→ **Information shown**
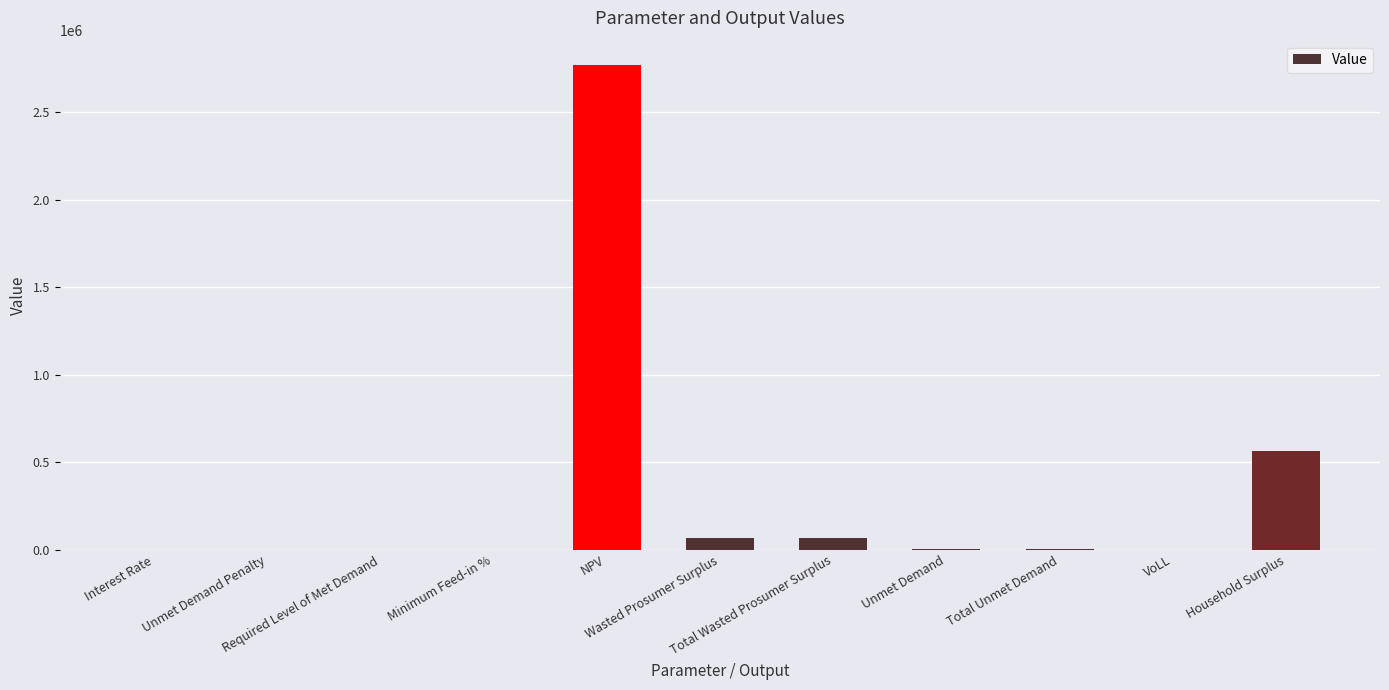

What is the sum of all values?

3485638.8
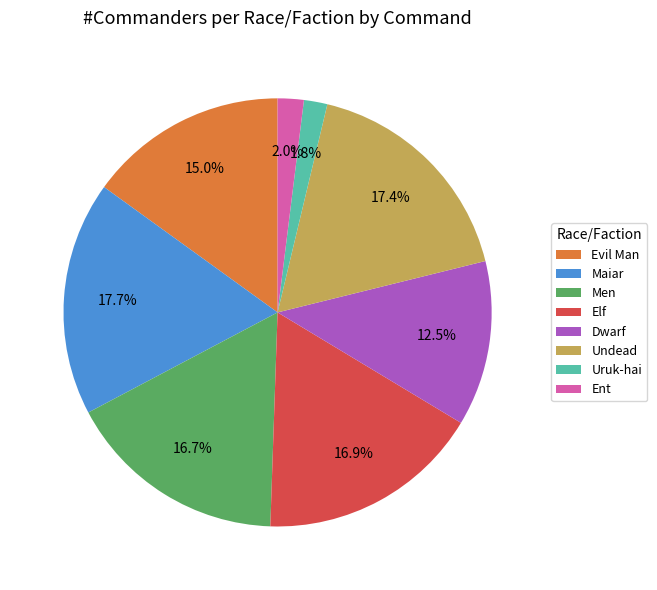

Does any single category account for the majority?

No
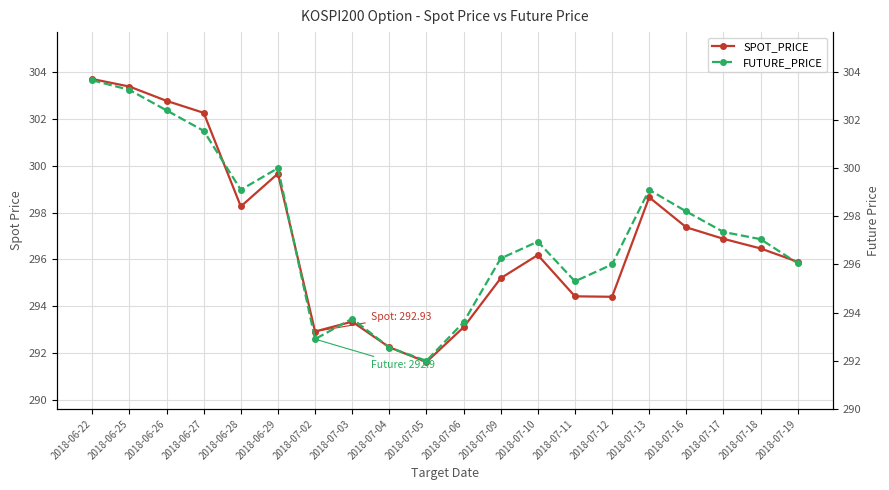

What is the highest value of the FUTURE_PRICE series?

303.6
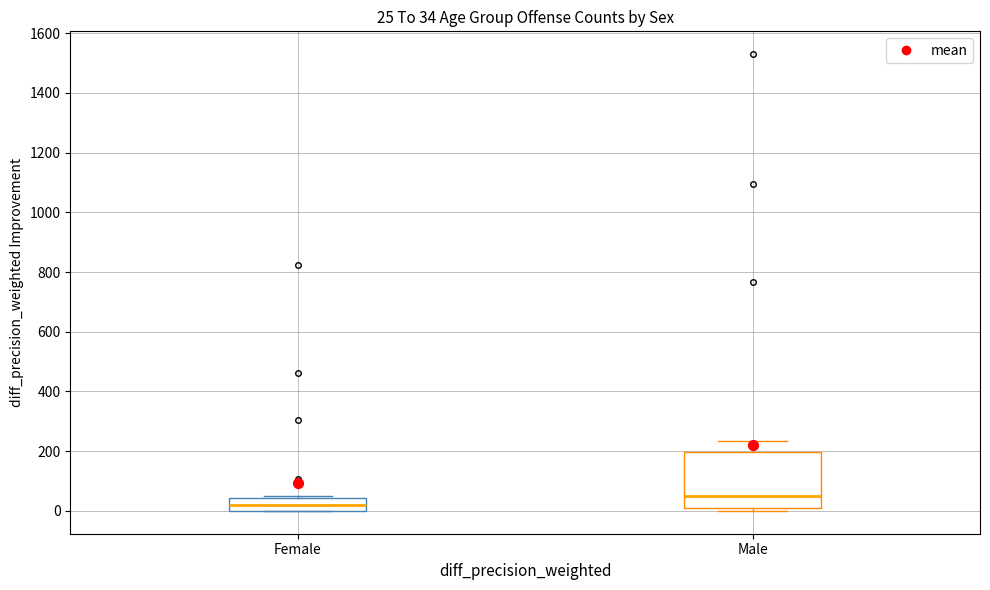

Which box is the tallest, from its lower edge to its upper edge?

Male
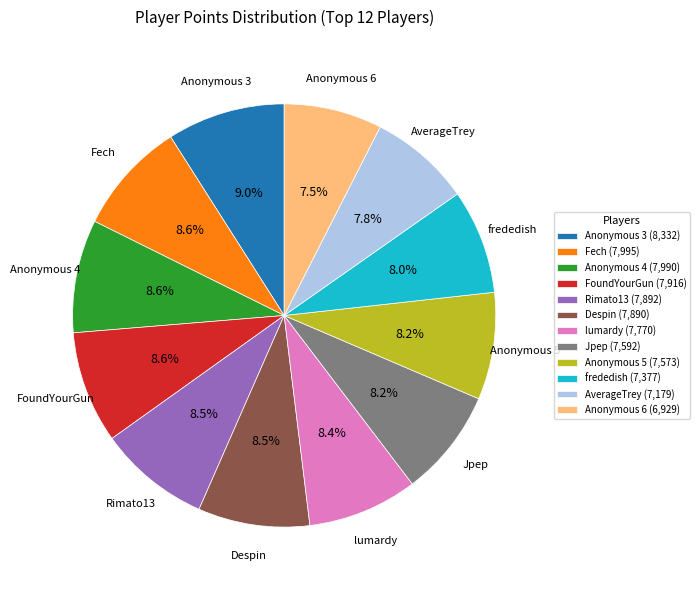

The Fech slice represents 9% of the pie. True or false?

True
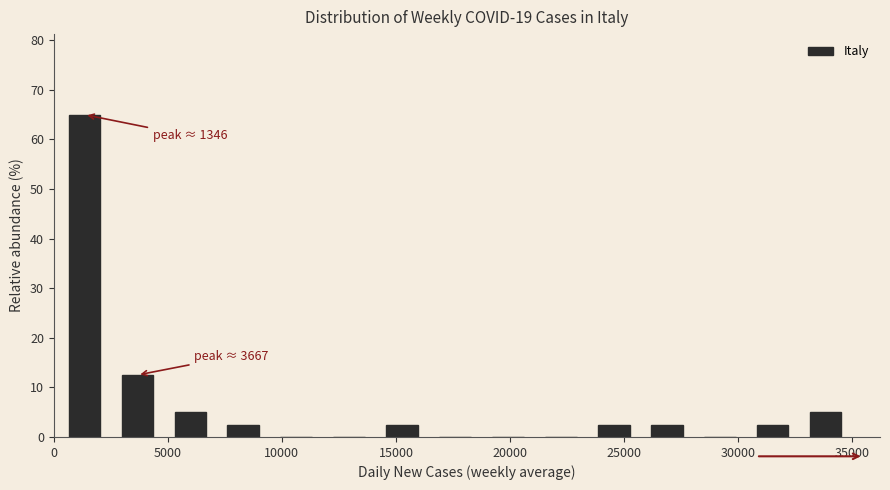

Over which range of the x-axis is the bar tallest?

0 to 2500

→ **Task to carry out**
Copy out every row above word for word, leaving out the pictures.

→ **Response box**
What is the sum of all values?

3485638.8

Does any single category account for the majority?

No

What is the highest value of the FUTURE_PRICE series?

303.6

Which box is the tallest, from its lower edge to its upper edge?

Male

The Fech slice represents 9% of the pie. True or false?

True

Over which range of the x-axis is the bar tallest?

0 to 2500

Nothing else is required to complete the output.